Este Outro convidava o homem a erguer a cabeça para cima do redemoinho dos ciclos e enxergar a singularidade do momento, do Criador e dele mesmo. Convidava-o a navegar com ele por cima das ondas circulares rumo a um destino e um propósito e um fim.
Na época essa idéia era uma tremenda novidade. E alguns, curiosamente, acreditaram.

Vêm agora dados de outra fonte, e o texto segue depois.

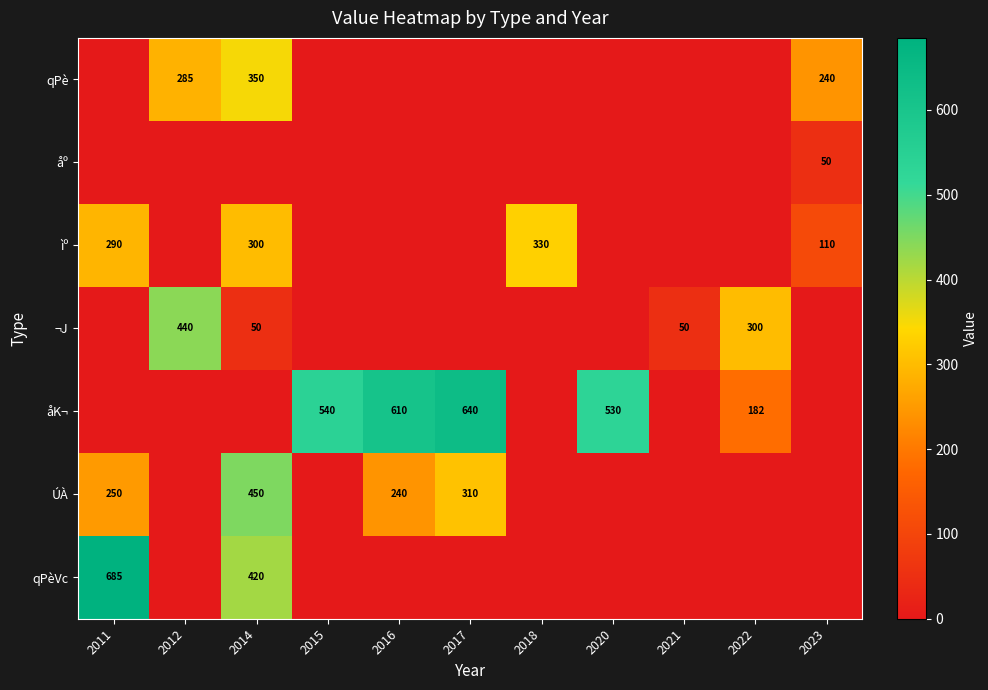

The ìº series shows 300 at 2014. True or false?

True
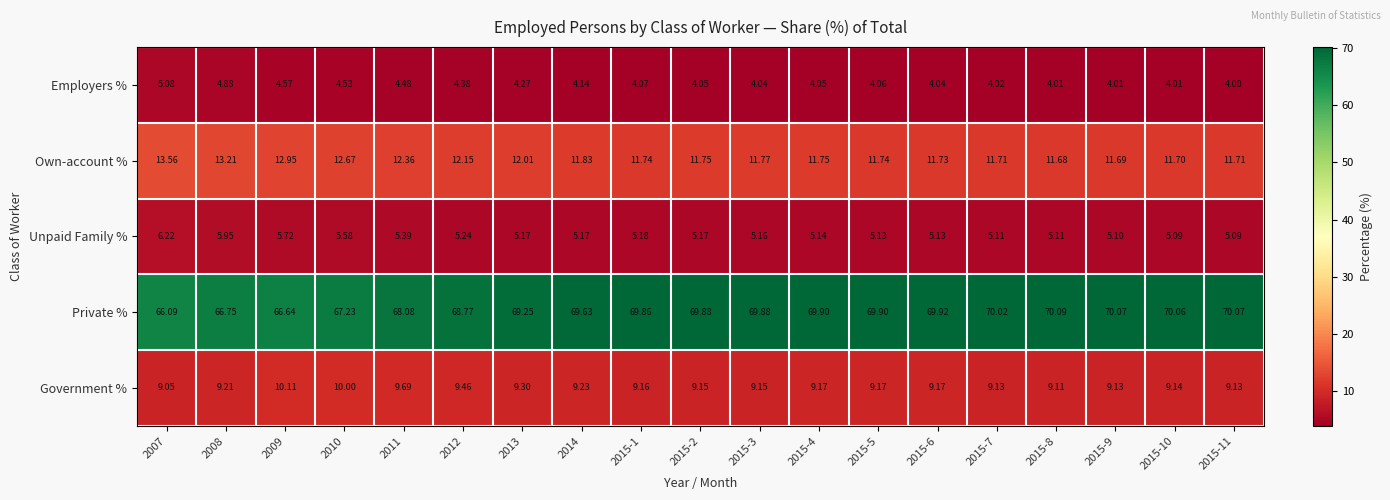

Rank the series by their maximum value, from lowest to highest.

Employers %, Unpaid Family %, Government %, Own-account %, Private %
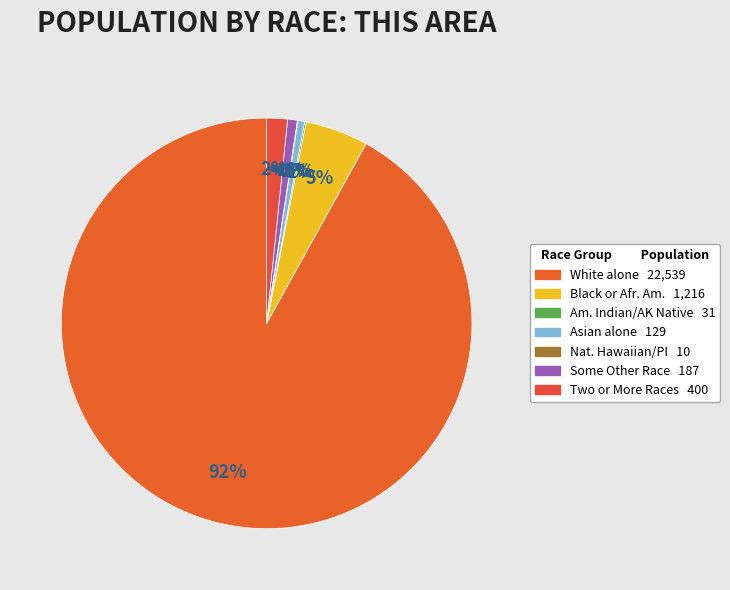

The Asian alone slice represents 11% of the pie. True or false?

False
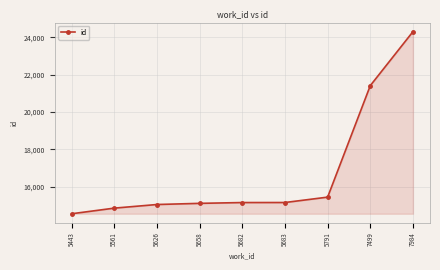

What is the smallest value displayed?

14558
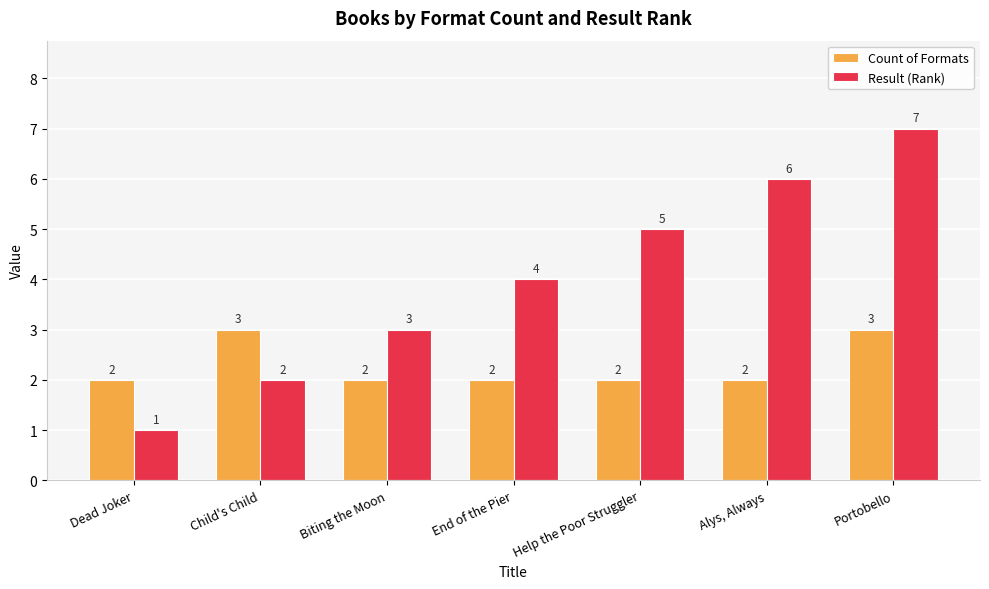

Is the value of Result (Rank) at Help the Poor Struggler greater than the value of Count of Formats at Child's Child?

Yes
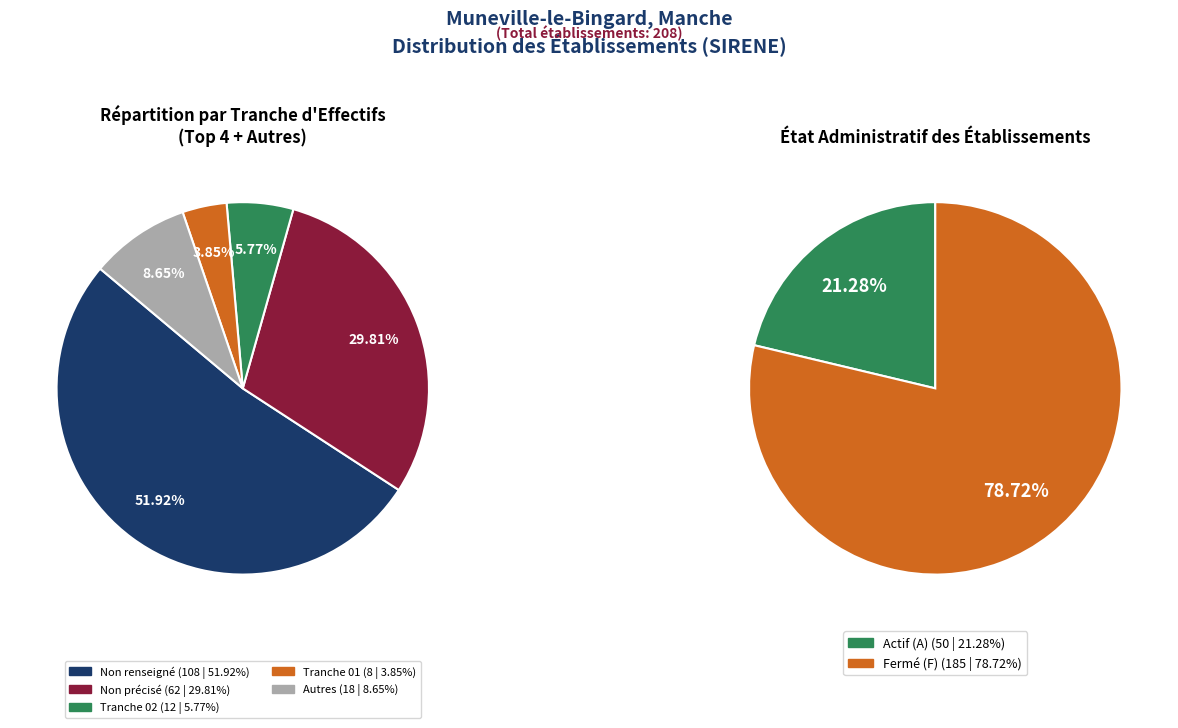

Is it true that NN is 52% of the pie?

True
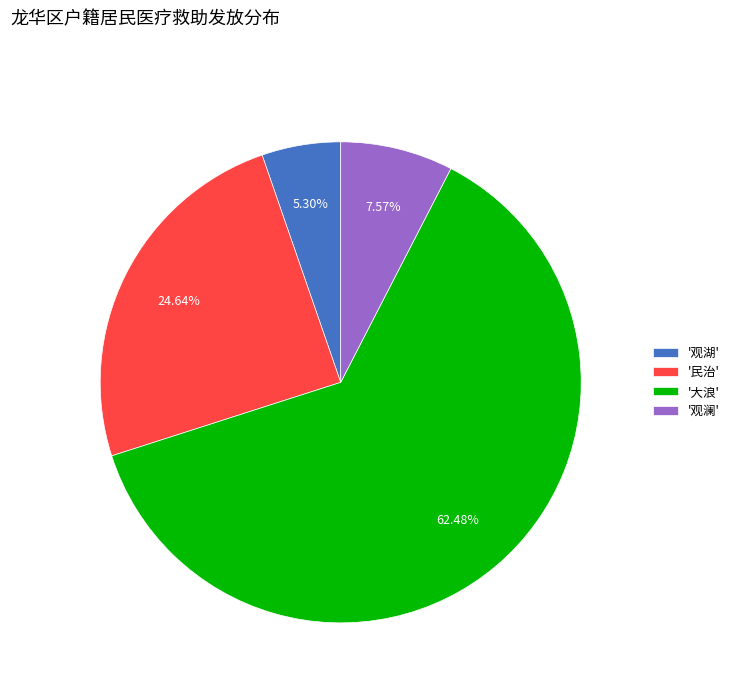

To the nearest percent, what is the difference between the largest and smallest slice percentages?

57%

Blaise Pascal observou certa vez que o Deus da Bíblia é o “Deus de Abraão, de Isaque e de Jacó”, não o Deus dos filósofos e dos sábios. “Isso é verdade no sentido de que a fé bíblica é, para perplexidade e escândalo de muitos filósofos, de caráter fundamentalmente histórico. Suas doutrinas são realidades e eventos históricos, não valores abstratos ou idéias existindo num reino atemporal”. 1
Dois mil anos depois de Abraão, o judeu Jesus era completamente imbuído desse senso de singularidade histórica. Tudo que ele disse e fez pressupunha a responsabilidade individual, tanto a dele quanto dos outros; a mensagem do Reino trazia embutida em si um plano, uma iniciativa, um rumo, uma urgência e um destino. Por trás da cortina de fumaça dos ciclos, garantia Jesus, havia um Outro que correspondia a todos e cada um. E esse se importava.